**Exercise aim:**
Once you reach the line containing "right ankle: (549, 493, 24)" in the entries below, write out that line and each one after it down to the line containing "left wrist: (868, 364, -17)", exactly and with nothing added.

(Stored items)
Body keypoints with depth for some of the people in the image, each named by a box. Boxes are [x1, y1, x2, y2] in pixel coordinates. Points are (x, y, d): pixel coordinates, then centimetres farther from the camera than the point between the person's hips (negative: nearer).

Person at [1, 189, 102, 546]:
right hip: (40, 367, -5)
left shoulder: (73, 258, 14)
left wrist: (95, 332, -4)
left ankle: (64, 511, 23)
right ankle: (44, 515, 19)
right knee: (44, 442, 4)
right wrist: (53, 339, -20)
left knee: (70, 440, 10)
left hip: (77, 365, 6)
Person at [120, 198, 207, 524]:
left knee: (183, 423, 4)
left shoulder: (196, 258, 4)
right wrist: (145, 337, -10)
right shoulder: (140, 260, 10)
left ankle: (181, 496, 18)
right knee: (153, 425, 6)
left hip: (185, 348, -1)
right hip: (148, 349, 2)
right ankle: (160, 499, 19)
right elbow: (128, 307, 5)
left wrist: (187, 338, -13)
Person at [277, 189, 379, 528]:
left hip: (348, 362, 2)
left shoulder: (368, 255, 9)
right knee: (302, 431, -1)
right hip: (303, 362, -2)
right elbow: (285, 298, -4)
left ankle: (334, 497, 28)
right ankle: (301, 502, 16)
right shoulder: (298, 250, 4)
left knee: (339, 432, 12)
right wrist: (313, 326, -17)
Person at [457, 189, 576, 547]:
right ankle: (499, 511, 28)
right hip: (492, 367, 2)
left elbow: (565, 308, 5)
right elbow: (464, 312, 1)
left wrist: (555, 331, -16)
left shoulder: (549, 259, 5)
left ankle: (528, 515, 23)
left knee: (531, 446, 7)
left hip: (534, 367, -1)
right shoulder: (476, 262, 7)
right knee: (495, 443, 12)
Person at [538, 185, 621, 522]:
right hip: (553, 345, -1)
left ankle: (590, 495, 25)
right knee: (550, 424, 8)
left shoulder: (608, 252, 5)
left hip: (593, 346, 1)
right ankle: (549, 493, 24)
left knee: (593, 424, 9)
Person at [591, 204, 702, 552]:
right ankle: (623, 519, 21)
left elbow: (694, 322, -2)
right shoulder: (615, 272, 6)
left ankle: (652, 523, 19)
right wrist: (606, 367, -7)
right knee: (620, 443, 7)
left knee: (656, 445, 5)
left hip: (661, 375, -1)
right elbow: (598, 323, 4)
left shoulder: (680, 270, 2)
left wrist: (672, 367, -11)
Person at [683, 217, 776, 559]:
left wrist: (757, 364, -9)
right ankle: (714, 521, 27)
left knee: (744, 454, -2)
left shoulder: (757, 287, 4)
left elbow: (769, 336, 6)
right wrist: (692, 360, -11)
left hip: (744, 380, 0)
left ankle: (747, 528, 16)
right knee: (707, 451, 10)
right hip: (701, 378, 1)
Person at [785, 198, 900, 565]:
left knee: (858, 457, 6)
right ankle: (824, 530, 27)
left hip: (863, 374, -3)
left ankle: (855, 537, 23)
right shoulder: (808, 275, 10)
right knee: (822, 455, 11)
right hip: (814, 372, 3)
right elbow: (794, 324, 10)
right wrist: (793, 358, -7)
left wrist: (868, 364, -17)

* * *

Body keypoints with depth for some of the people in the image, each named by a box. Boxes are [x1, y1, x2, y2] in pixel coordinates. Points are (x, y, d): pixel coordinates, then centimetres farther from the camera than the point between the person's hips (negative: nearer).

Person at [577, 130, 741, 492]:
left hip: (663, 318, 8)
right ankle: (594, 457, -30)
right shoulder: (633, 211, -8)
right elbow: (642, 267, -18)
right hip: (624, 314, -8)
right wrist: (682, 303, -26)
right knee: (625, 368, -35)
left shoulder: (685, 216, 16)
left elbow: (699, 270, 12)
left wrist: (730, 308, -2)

**Solution for this exercise:**
right ankle: (549, 493, 24)
left knee: (593, 424, 9)
Person at [591, 204, 702, 552]:
right ankle: (623, 519, 21)
left elbow: (694, 322, -2)
right shoulder: (615, 272, 6)
left ankle: (652, 523, 19)
right wrist: (606, 367, -7)
right knee: (620, 443, 7)
left knee: (656, 445, 5)
left hip: (661, 375, -1)
right elbow: (598, 323, 4)
left shoulder: (680, 270, 2)
left wrist: (672, 367, -11)
Person at [683, 217, 776, 559]:
left wrist: (757, 364, -9)
right ankle: (714, 521, 27)
left knee: (744, 454, -2)
left shoulder: (757, 287, 4)
left elbow: (769, 336, 6)
right wrist: (692, 360, -11)
left hip: (744, 380, 0)
left ankle: (747, 528, 16)
right knee: (707, 451, 10)
right hip: (701, 378, 1)
Person at [785, 198, 900, 565]:
left knee: (858, 457, 6)
right ankle: (824, 530, 27)
left hip: (863, 374, -3)
left ankle: (855, 537, 23)
right shoulder: (808, 275, 10)
right knee: (822, 455, 11)
right hip: (814, 372, 3)
right elbow: (794, 324, 10)
right wrist: (793, 358, -7)
left wrist: (868, 364, -17)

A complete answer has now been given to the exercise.